(Washington) - Yugoslav Foreign Minister Goran Svilanovic assured United States Helsinki Commission Chairman Rep. Christopher H. Smith (R-NJ) today that his government is committed to improving human rights conditions and building democratic institutions in the wake of fallen ruler Slobodan Milosevic and his decade-long reign of terror.
“I am encouraged by Mr. Svilanovic’s assurances and remain hopeful,” Chairman Smith said after his meeting on Friday. Smith raised a number of human rights issues, including the release of Kosovar Albanians incarcerated in Serbian prisons, turning over persons indicted by the International Criminal Tribunal for the Former Yugoslavia in The Hague for war crimes and crimes against humanity, and bringing those responsible for crimes internally, like the assassination of journalist Slavko Curuvija, to justice.
Foreign Minister Svilanovic said his government, under the leadership of newly elected President Vojislav Kostunica, is committed to restoring basic human rights and the rule of law.
The Foreign Minister responded that a long-awaited amnesty law would soon be adopted and bring the issue of imprisoned Kosovar Albanians to an end. He acknowledged that all countries must respect international obligations, including participation with The Hague Tribunal created to prosecute those responsible for crimes associated with the former Yugoslavia's violent demise. He suggested steps which would inevitably lead to proceedings against those indicted.
Smith responded that, in addition to Milosevic, those responsible for what were, undeniably, major crimes in Vukovar, Croatia, in 1991 and Srebrenica, Bosnia, and known to reside in Yugoslavia must be surrendered. He provided the Foreign Minister with copies of the indictments of these individuals.

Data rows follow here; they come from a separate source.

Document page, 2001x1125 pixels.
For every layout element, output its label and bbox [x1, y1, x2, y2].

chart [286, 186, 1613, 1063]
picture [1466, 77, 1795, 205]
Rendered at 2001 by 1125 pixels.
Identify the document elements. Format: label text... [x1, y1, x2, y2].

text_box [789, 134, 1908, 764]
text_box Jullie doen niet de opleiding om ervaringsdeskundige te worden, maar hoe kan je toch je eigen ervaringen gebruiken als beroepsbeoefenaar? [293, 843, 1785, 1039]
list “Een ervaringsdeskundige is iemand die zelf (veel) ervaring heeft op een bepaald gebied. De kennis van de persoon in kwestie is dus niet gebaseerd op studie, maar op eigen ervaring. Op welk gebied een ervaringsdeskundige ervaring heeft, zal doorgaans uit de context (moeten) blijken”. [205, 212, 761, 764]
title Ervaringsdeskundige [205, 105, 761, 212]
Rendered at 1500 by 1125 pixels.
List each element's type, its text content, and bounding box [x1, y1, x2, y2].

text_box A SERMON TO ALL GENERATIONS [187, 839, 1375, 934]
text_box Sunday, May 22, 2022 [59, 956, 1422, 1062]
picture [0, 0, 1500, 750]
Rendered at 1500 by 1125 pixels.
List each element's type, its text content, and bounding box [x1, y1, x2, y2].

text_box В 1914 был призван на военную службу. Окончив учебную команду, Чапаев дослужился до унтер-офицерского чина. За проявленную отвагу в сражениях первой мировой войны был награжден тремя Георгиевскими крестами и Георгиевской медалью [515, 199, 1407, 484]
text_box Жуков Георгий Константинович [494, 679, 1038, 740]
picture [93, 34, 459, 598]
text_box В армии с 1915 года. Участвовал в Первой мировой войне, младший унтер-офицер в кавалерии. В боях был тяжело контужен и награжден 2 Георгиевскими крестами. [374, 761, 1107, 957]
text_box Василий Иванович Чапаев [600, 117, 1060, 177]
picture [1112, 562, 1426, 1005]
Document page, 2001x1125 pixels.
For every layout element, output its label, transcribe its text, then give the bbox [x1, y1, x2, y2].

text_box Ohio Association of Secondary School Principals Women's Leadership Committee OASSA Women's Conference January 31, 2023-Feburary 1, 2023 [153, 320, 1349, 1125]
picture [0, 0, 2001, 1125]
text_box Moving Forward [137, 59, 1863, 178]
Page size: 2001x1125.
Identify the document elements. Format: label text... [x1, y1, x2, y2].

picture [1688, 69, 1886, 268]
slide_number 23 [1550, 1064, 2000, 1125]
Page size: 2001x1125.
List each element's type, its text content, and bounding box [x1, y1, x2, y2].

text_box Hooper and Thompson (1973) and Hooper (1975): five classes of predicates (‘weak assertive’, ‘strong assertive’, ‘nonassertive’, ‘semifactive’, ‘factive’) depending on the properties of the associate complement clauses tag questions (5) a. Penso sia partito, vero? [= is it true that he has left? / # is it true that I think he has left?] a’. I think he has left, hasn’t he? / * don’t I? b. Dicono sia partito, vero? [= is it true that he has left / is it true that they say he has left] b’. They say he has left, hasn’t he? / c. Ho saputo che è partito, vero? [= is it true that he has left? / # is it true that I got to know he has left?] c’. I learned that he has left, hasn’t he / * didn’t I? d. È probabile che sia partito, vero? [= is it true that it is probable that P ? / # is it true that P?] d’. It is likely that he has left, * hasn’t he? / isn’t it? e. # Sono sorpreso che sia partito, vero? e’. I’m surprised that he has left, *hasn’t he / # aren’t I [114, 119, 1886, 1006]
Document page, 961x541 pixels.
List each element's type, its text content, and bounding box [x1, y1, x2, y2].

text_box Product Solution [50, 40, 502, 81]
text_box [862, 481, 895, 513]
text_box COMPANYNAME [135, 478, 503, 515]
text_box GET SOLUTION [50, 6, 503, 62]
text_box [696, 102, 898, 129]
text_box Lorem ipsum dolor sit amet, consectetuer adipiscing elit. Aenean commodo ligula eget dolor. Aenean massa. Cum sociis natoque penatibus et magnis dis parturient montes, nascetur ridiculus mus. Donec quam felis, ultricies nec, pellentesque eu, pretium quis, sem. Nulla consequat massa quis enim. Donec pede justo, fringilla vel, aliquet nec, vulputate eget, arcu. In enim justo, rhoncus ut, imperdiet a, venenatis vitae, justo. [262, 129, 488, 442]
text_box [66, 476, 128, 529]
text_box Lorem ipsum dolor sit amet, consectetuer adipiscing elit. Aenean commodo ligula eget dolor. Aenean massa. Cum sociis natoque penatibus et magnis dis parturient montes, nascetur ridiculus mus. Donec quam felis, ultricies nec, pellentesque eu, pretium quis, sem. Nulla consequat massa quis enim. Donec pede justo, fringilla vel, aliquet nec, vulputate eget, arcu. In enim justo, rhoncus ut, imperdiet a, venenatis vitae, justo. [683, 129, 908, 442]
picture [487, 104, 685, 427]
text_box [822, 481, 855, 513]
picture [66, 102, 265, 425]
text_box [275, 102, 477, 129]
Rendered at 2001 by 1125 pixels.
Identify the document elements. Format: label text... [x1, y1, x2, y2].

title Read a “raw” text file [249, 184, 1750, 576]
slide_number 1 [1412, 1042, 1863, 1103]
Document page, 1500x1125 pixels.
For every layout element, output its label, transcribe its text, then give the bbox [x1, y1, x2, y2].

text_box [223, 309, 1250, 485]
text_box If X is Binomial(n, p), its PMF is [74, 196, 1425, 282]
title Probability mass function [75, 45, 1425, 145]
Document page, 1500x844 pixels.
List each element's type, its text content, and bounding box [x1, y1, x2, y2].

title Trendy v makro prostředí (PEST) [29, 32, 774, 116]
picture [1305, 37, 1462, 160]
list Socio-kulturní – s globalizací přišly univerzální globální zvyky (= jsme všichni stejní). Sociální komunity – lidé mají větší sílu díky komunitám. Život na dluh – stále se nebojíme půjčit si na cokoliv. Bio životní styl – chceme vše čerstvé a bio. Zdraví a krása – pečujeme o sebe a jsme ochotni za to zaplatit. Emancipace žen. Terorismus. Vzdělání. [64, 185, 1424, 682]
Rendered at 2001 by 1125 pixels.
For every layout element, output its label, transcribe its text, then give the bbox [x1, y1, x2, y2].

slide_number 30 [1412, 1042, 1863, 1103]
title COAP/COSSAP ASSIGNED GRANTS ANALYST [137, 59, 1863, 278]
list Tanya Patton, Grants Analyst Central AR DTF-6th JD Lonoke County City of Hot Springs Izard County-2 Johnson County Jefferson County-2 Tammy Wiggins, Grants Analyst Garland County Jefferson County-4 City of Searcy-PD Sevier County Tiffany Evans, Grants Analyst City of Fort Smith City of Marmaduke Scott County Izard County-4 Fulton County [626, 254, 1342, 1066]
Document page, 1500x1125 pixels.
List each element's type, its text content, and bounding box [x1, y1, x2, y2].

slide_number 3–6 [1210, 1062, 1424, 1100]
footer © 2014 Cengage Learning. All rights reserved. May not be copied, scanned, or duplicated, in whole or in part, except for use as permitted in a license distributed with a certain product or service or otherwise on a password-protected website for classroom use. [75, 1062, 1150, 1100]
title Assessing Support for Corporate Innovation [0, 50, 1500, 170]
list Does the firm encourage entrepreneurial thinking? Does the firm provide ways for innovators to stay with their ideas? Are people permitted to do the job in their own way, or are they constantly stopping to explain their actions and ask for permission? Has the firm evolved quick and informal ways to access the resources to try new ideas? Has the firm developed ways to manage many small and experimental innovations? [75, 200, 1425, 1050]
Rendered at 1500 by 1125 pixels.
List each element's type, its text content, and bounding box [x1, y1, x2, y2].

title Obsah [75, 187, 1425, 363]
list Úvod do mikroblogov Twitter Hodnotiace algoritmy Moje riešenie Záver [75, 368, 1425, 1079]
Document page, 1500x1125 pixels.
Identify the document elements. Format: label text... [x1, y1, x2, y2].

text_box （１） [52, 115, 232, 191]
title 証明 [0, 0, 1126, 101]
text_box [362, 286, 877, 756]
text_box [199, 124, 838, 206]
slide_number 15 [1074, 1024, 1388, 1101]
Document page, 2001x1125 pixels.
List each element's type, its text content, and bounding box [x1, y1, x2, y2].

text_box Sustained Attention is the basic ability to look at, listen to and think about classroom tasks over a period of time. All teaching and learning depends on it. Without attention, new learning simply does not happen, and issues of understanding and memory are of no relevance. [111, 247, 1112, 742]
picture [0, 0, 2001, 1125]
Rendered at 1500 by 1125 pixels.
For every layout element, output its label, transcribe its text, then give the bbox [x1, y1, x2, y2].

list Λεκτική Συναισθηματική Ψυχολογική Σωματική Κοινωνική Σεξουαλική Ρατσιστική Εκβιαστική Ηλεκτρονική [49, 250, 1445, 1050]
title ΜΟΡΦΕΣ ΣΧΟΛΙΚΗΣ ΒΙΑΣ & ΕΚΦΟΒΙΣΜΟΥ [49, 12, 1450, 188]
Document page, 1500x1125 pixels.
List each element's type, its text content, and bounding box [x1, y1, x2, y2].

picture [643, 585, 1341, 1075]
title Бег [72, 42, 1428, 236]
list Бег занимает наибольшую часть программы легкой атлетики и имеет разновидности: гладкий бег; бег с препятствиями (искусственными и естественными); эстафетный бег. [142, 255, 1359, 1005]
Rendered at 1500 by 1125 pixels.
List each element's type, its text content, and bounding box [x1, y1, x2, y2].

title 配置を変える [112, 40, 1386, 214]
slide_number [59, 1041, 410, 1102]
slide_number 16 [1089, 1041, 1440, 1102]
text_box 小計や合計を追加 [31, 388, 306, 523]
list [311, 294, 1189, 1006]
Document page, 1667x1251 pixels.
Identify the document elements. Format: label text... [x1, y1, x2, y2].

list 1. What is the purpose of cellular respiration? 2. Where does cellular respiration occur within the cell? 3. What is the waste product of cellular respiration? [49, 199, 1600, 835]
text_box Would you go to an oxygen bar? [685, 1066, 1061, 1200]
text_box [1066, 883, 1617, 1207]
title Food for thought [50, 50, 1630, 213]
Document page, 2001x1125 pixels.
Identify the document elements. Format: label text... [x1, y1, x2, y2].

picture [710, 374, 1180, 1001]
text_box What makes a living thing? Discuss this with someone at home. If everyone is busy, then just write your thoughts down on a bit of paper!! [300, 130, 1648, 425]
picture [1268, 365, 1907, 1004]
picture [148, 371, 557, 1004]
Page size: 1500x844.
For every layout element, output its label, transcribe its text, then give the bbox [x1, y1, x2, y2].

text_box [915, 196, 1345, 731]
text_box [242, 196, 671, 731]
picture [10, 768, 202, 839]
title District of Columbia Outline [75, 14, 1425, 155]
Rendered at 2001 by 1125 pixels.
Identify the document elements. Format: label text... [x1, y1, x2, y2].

Mr. Svilanovic said his government is weighing a number of options by either prosecuting indictees on Yugoslav soil or sending them to The Hague.
The Foreign Minister called U.S. assistance this year respectable and very helpful, noting that conditionality on this assistance comes into effect beginning April 1. Mr. Smith noted his long-time efforts in the Congress for increased aid to a democratic Serbia and Montenegro, the two constituent republics of Yugoslavia, arguing that this assistance could serve as a bridge until the country can get back on its feet economically. Presently, the country is facing major problems, including power shortages.
Combating corruption and the links between political elites and organized crime were also discussed. Svilanovic told Smith that the people want to improve their economic situation but are even more demanding that those who became rich at their expense be put behind bars.
Smith expressed concern about continued regional instability, to which Foreign Minister Svilanovic pledged Yugoslavia's support for Bosnia's territorial integrity and desire to establish relations with Albania. On Montenegro, the Foreign Minister called for a truly democratic and constitutional process for addressing differences, which would likely lead to a more decentralized federation rather than a break-up.
Svilanovic indicated that Kosovar moves towards independence would threaten stability.